- AUFGABEN -
1/ Gib im Text über den Neuanfang als Christ die Passage von "Welche Anfängerfehler lassen" bis "charakterlich geeignet sein." noch einmal wieder und ersetze darin "Begleiter" durch "Mentor".
2/ Wie geht der Text über den Neuanfang als Christ weiter? Knüpfe an seinen letzten Satz an und schreibe ihn fort.

- DOKUMENT -
· · · · · · ·

Der größte Fehler ist, es allein probieren zu wollen, etwa aus Unsicherheit oder Enttäuschung.
Welche Anfängerfehler lassen sich leicht vermeiden, wenn man seinem Leben als Christ eine neue Richtung geben will?
Albert: Das hängt sicher von der Ausgangssituation ab, ob beispielsweise jemand den Glauben ganz neu entdeckt, von der Kirche enttäuscht oder einfach gleichgültig geworden ist. Der größte Fehler ist sicher immer, es allein probieren zu wollen, etwa aus Unsicherheit oder Enttäuschung. Ich würde grundsätzlich empfehlen, sich einen fachkundigen, erfahrenen Lehrer und Begleiter zu suchen. Das kann ein Pastor oder Priester sein, ein geistlicher Begleiter oder auch ein christlicher Freund mit Lebenserfahrung. Er kann dabei helfen, persönliche oder inhaltliche Irrtümer früh zu erkennen und zu korrigieren, einen ermutigen und motivieren. Er muss selbstverständlich qualifiziert und charakterlich geeignet sein.
Sie geben zudem ganz praktische Tipps, wie man seinem Leben einen tieferen Sinn geben kann. Womit fängt man am besten an?

· · · · · · ·

- ERFASSTE EINTRÄGE -

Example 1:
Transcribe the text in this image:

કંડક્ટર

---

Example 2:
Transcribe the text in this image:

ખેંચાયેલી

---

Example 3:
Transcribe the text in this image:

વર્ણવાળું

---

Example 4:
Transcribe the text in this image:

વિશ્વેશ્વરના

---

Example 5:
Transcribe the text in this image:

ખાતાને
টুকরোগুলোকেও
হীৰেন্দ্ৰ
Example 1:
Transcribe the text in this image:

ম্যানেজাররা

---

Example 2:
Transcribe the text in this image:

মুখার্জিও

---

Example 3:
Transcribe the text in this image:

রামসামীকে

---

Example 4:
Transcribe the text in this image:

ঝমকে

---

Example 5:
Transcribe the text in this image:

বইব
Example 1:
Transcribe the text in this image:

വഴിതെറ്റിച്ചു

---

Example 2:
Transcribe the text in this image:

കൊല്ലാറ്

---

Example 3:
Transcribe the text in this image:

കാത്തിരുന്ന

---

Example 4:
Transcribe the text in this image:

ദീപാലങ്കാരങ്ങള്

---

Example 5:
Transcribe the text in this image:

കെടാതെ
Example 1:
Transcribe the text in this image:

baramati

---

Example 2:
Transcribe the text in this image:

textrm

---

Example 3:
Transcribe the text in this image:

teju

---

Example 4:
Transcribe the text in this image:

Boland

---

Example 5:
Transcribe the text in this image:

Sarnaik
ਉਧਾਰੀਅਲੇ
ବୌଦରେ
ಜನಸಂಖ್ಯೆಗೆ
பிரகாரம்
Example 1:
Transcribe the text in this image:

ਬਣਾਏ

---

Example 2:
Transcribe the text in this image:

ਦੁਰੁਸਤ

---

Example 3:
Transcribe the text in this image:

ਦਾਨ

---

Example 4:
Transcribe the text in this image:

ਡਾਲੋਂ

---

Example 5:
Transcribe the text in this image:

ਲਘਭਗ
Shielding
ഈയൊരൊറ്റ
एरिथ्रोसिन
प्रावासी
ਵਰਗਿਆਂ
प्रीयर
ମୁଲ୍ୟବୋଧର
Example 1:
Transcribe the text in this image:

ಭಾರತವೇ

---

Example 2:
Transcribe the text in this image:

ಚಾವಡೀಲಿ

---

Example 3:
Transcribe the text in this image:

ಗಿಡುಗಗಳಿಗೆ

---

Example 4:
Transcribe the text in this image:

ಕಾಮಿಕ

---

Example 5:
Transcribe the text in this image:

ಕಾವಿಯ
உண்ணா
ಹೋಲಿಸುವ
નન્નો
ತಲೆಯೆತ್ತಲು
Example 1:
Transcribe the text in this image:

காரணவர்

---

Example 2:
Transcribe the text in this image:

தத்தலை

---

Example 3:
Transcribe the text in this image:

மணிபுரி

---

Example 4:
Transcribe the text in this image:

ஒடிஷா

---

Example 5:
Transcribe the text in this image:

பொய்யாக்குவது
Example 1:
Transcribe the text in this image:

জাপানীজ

· · · · · · ·

- DIE ANTWORTEN -
1/
Welche Anfängerfehler lassen sich leicht vermeiden, wenn man seinem Leben als Christ eine neue Richtung geben will?
Albert: Das hängt sicher von der Ausgangssituation ab, ob beispielsweise jemand den Glauben ganz neu entdeckt, von der Kirche enttäuscht oder einfach gleichgültig geworden ist. Der größte Fehler ist sicher immer, es allein probieren zu wollen, etwa aus Unsicherheit oder Enttäuschung. Ich würde grundsätzlich empfehlen, sich einen fachkundigen, erfahrenen Lehrer und Mentor zu suchen. Das kann ein Pastor oder Priester sein, ein geistlicher Mentor oder auch ein christlicher Freund mit Lebenserfahrung. Er kann dabei helfen, persönliche oder inhaltliche Irrtümer früh zu erkennen und zu korrigieren, einen ermutigen und motivieren. Er muss selbstverständlich qualifiziert und charakterlich geeignet sein.

2/
Albert: Im erwähnten Dreiklang – Gott lieben sowie andere wie sich selbst – erkennen, wo man bisher noch die größte Schwäche hat und sich dort mehr engagieren. Wer beispielsweise bisher nur eine gut gemeinte, aber sehr abstrakte Schöpfungsliebe ("unseren Planeten retten") pflegt, könnte sich am Wohnort um konkrete Menschen in ihrer Not kümmern. Wer sehr viel für andere tut, aber sich dabei vergisst, könnte Arbeit, Ehrenämter und Familie ein wenig reduzieren und sich wieder mehr Erholung, Spaß und Lebensfreude erlauben. Ich würde also empfehlen, Balance und Ausgleich zu suchen und Seiten an sich zu entdecken und zu fördern, die bisher ein wenig unterentwickelt waren. Ich war früher beispielsweise sehr unsicher und schüchtern. Mir hat es geholfen, in der Gemeinde unter anderem ehrenamtlich den Einlass im Gottesdienst zu übernehmen, später bei der Kinderbetreuung mitzuhelfen und Ferienlager für Teenager zu begleiten. Bei all dem wurde ich auf gute Weise herausgefordert und habe am Ende mehr bekommen, als ich gegeben habe.
Was raten Sie Menschen, die spirituell wachsen wollen?
Albert: Sich neuen Aspekten des Glaubens auszusetzen, um mehr und Neues über Gott und sich selbst in Beziehung zu ihm lernen. Im Buch habe ich sieben Dimensionen beschrieben, die man für sich erkunden kann: geistig, seelisch, körperlich, allein und gemeinschaftlich, in der Heimat und in der Ferne. Wer beispielsweise bisher vor allem intellektuell herangegangen ist, etwa durch Bibelstudium, könnte eine körperliche Variante wie eine Pilgerwanderung vornehmen. Wer nur seine Variante des Glaubens kennt, könnte Glaubensbrüder und -schwestern in anderen christlichen Richtungen besuchen. Bei dieser Suche würde ich auch Grenzen setzen, konkret innerhalb des Christentums und seiner Lehre bleiben. So haben mir mehrere Freunde empfohlen, doch einmal "bewusstseinserweiternde" Drogen zu probieren und mehr ins New Age einzutauchen. Das wäre kontraproduktiv.
Und was kann Ihrer Ansicht nach die Institution Kirche aus den 9 Wahrheiten lernen und unternehmen, um ihrem Mitgliederschwund entgegenwirken zu können?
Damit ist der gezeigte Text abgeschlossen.